Bangladesh's main opposition alliance Friday called another round of nationwide strike from Sunday morning demanding national elections under a non-party caretaker government.

After a meeting of ex-prime minister Khaleda Zia's Bangladesh Nationalist Party (BNP)-led 18-party opposition alliance, acting secretary general of the party Mirza Fakhrul Islam Alamgir made the announcement of 72-hour strike from Nov 10 to 13 in a press briefing, Xinhua reported.

Alamgir said the opposition alliance has decided to enforce the shutdown peacefully, the announcement of which came just two days after the opposition alliance observed a 60-hour countrywide strike Nov 4 morning amid violent clashes, vandalism, arson and crude bomb attacks.

 

Earlier, Khaleda's party and its 17 allies, including the key Bangladesh Jamaat-e-Islami party, observed a 60-hour countrywide strike from Oct 27.

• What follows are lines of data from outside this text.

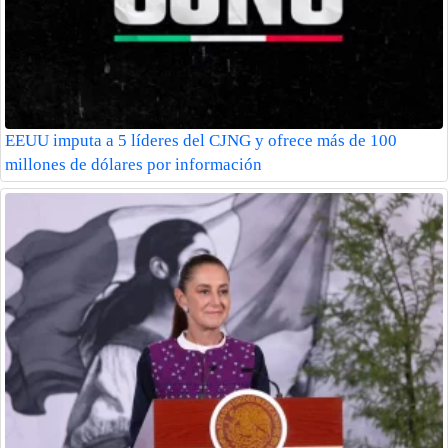
EEUU imputa a 5 líderes del CJNG y ofrece más de 100
millones de dólares por información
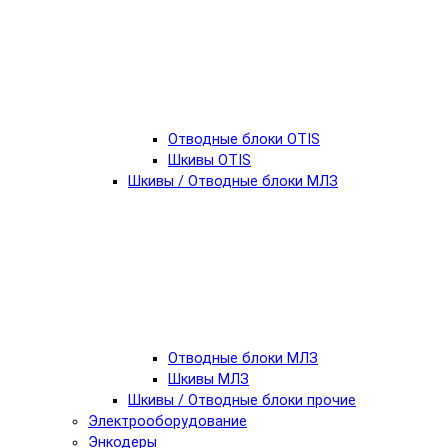
Отводные блоки OTIS
Шкивы OTIS
Шкивы / Отводные блоки МЛЗ
Отводные блоки МЛЗ
Шкивы МЛЗ
Шкивы / Отводные блоки прочие
Электрооборудование
Энкодеры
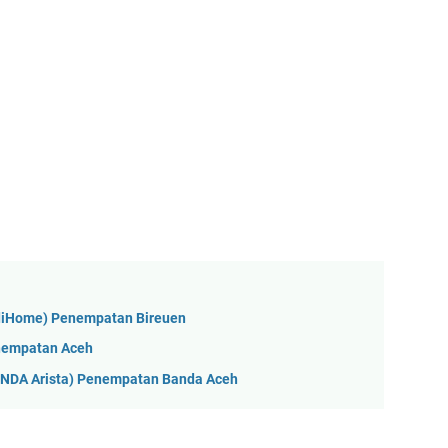
ndiHome) Penempatan Bireuen
enempatan Aceh
ONDA Arista) Penempatan Banda Aceh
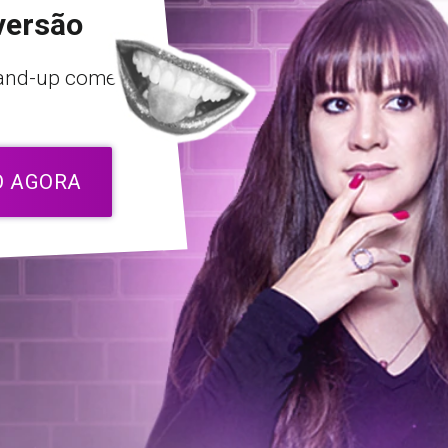
versão
tand-up comedy
O AGORA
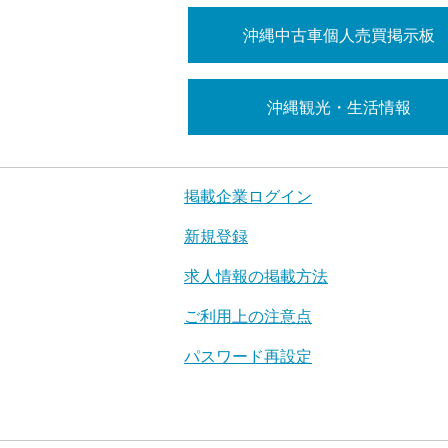
沖縄中古車個人売買掲示板
沖縄観光・生活情報
掲載企業ログイン
新規登録
求人情報の掲載方法
ご利用上の注意点
パスワード再設定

Dozens of people, including ruling and the opposition party men, died and hundreds of others were injured in stray incidents of strike violence since Oct 27 in Dhaka and elsewhere in the country.

The two leading leaders of Bangladesh's politics held phone talks Oct 26, the first direct conversation between them since January 2009, when Hasina's cabinet took charge of office.

Khaleda has asked Hasina's party to bring the caretaker system, or else it won't participate in the next polls, because it fears an election without it will not be free and fair.

Despite the opposition alliance's threat to boycott elections, Bangladesh's ruling coalition has initiated moves to form an all-party polls-time interim cabinet in line with Prime Minister Sheikh Hasina's proposal.

In the cabinet meeting, ministers reportedly decided that they would resign in the next seven days to pave way for the formation of the all-party polls-time government headed by Prime Minister Sheikh Hasina.

The BNP has already rejected Hasina's all-party interim government proposal.

The parliament will expire Jan 24 next year and elections reportedly should be held within 90 days before its expiry.

Since June 2011, when the Bangladesh parliament abolished the non-party caretaker government system after an apex court verdict declared the 15-year-old constitutional provision illegal, the BNP-led alliance has been waging mass protests demanding the reinstatement of the provision.